= Exercise details =
Write out every line exactly, from the start of the records below to the line with "the tree at (x=341, y=30)", and stop there. Don't write out the pictures.
++++ Records supplied ++++
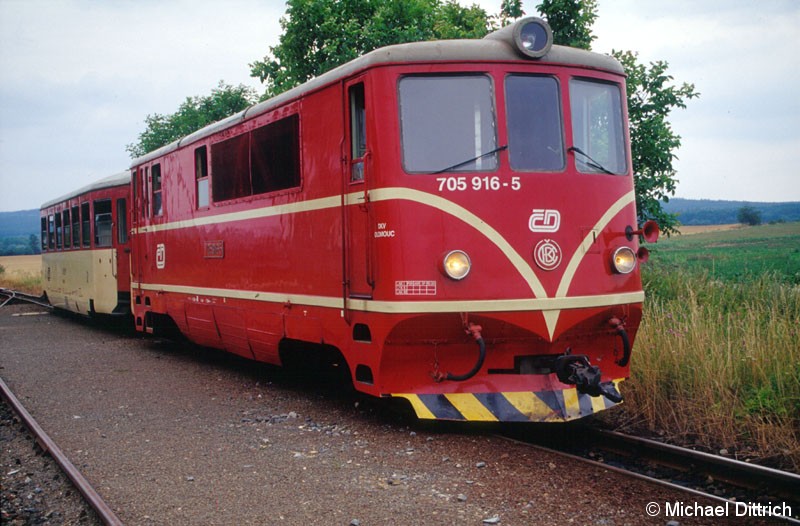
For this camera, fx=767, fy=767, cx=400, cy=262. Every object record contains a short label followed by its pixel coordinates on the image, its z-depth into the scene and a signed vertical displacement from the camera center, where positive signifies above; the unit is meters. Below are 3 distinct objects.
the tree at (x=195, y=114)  31.34 +6.22
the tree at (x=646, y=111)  13.06 +2.26
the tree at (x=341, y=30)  19.67 +5.85
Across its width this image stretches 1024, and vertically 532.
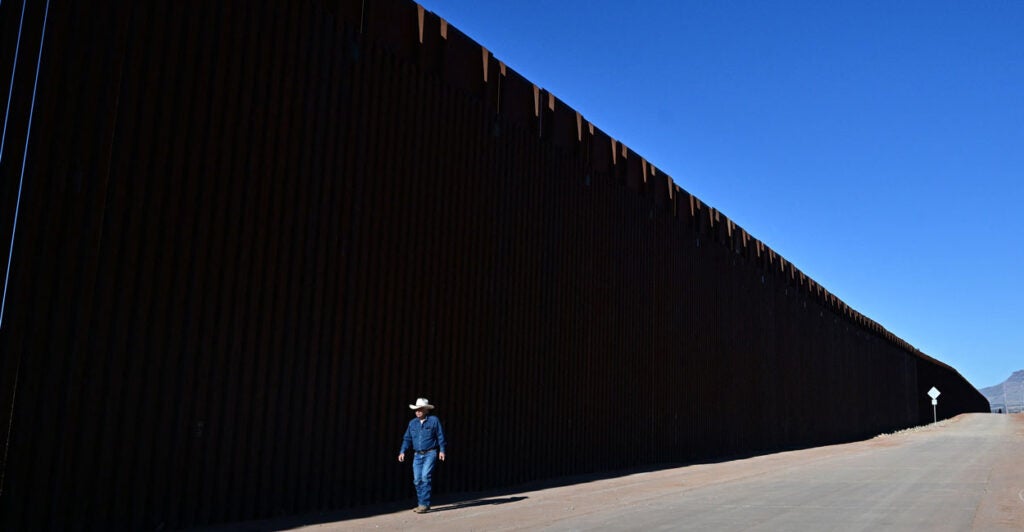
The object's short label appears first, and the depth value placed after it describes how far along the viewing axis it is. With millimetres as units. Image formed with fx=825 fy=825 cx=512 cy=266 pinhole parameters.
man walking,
++++
= Task solution =
For this camera, fx=767, fy=767, cx=400, cy=262. Every object record contains a short label followed by its pixel coordinates on the image, its z-depth into the scene and a signed vertical displacement from the camera center, where positive signifies above; the unit is meters. Below are 3 distinct objects.
the tree at (x=195, y=114)  31.34 +6.22
the tree at (x=646, y=111)  13.06 +2.26
the tree at (x=341, y=30)  19.67 +5.85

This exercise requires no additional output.